What we are looking at is the tall grass on the right. It is tall. I'd put it at fifteen feet. Notice too how the flower spikes are more than double the height of the grass itself. You have a medium sized grass with outrageously tall blooms. This grass has intrigued me from the first day I arrived to work in this garden.

There is one other place, an office complex, where I have seen a grass of similar stature like this. I have considered stopping in to get a shovel full.

My best guess is this is Saccharum ravennae, Ravenna or Plume Grass. I have a book that says it is a native grass. My interweb reading says it is from the Mediterranean and North Africa. I am also reading it is an invasive out west where there are plenty of dry soils low in organic matter that it prefers.

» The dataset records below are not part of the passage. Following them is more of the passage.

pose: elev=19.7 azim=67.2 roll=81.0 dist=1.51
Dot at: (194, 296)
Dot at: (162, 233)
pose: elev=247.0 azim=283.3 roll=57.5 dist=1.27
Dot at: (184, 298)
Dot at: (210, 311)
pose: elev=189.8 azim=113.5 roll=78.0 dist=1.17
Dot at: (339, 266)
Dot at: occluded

Why do I keep running into interesting plants of foreign origins and dubious habits?

What we are looking at is Hazelwood, NC, now part of the greater Waynesville metropolitan area. Beyond and up the mountain are a number of other gardens I tend.

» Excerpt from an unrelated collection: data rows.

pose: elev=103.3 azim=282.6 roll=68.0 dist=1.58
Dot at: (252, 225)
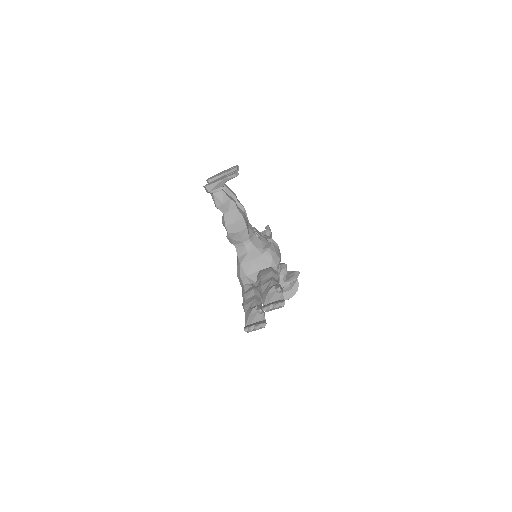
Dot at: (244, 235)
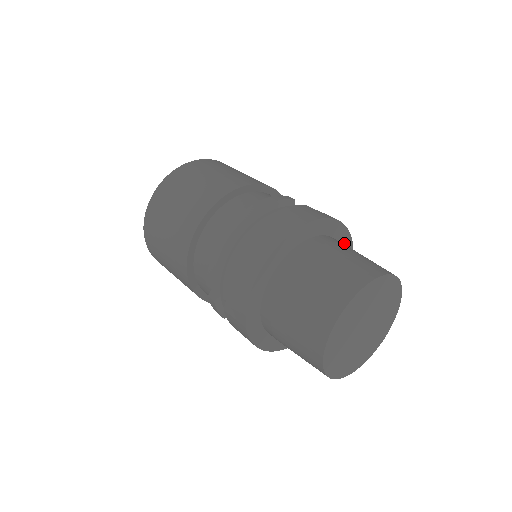
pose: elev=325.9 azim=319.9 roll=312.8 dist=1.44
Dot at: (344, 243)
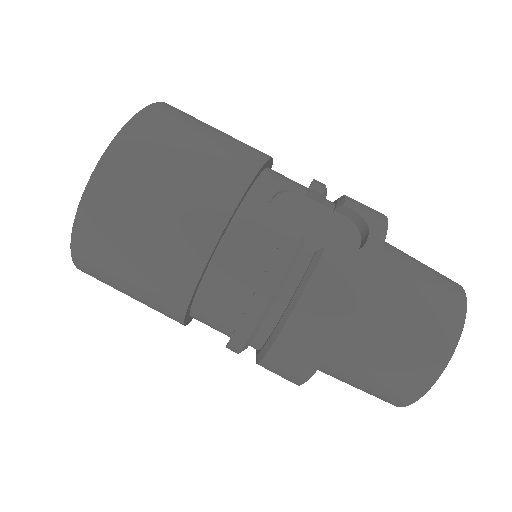
Dot at: occluded
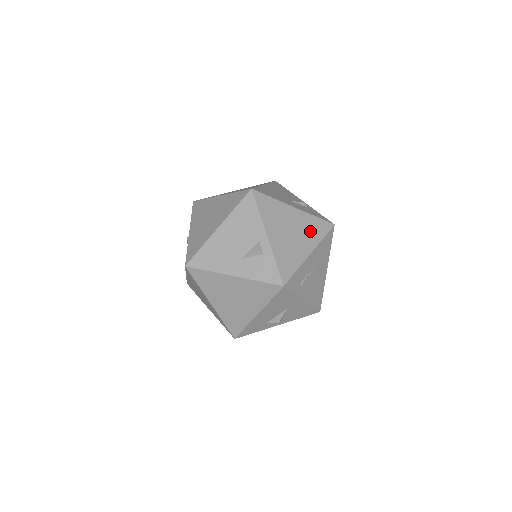
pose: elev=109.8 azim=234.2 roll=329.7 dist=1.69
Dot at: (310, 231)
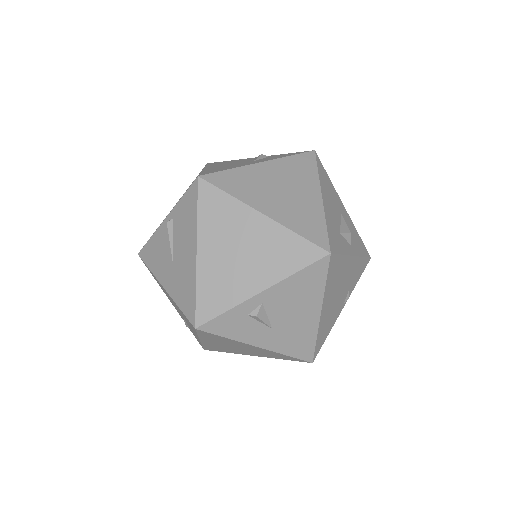
Dot at: occluded
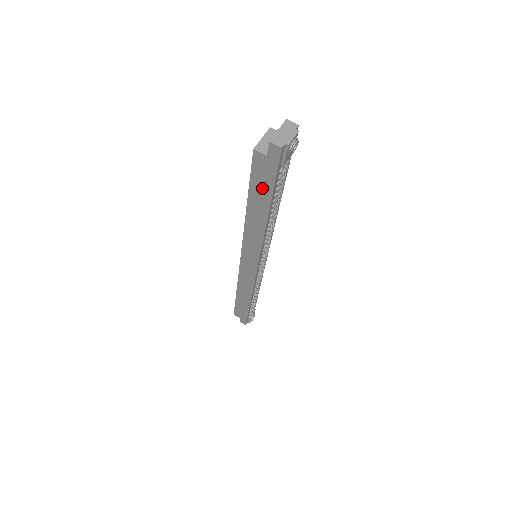
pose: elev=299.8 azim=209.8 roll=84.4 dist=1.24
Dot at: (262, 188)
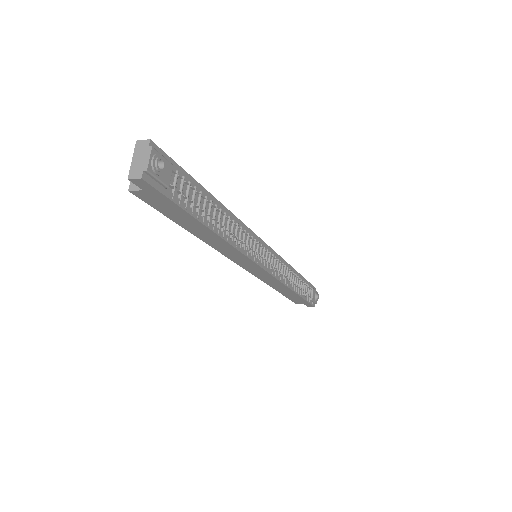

I want this grass. Being a Saccharum makes it a relative of sugarcane. Ku'ulei A'ina should have some sugarcane. I wonder if the stems are sweet? I can find a dry, infertile, sunny place for it. Maybe I can use it to help hide a telephone pole. It would be interesting planted next to and contrasting with the shorter Miscanthus grass.

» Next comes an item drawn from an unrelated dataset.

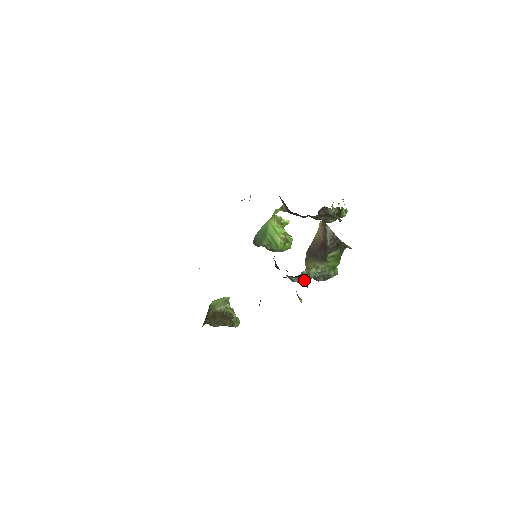
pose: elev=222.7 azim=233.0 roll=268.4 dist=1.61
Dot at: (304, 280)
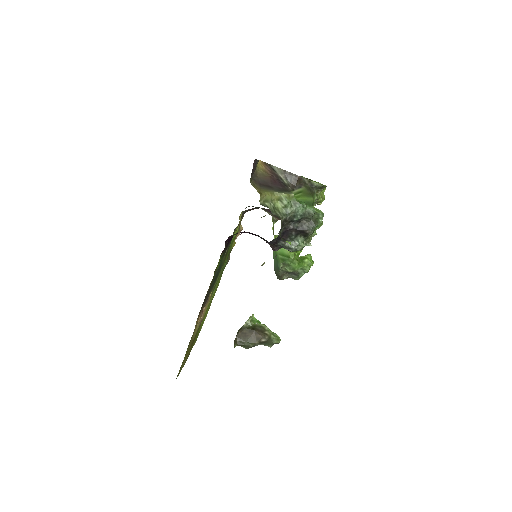
Dot at: (273, 214)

Next time I am there I may slip and fall with a shovel in hand. It also has to be cut back before spring. It is the last perennial standing in the garden as I have been putting it down for the winter.


Heaven Scent said...

Hi Christopher!
I would bet they wouldn't mind sharing a bit with you! Pretty spot to sit and enjoy the beauty of the area!


Christopher C. NC said...

Hi Siria. A tiny division won't hurt it at all. This would be a great view for the city lights.

Barry said...

Before I left Maui, I was researching some of the 130-plus varueties of sugarcane for use as a windbreak. I didn't even look at cold tolerance, though. You just might have an idea, there, though...

Lola said...

It sure would be an advantage to help hide or to distract attention. I do like those grasses. A tiny bit wouldn't be missed.

Lynn Hunt said...

I don't know that much about grasses but I love seeing your ideas on how to blend them in with the mountain landscape.

beverly said...

Bring your ax, not your shovel; if it is like Miscanthus!

Christopher C. NC said...

Barry you can get the sugarcane look no problem with giant reed grass, Arundo donax, though it spreads like a running bamboo. Beware.

Lola I think even with my pole painted red a little extra hiding can't hurt.

Lynn since I have the utility easement that must remain tree free, the grasses are great for the meadow effect.

Bev I find a sharp shovel works fine on miscanthus. It helps that I have planted it in deeper soil and less rocky spots.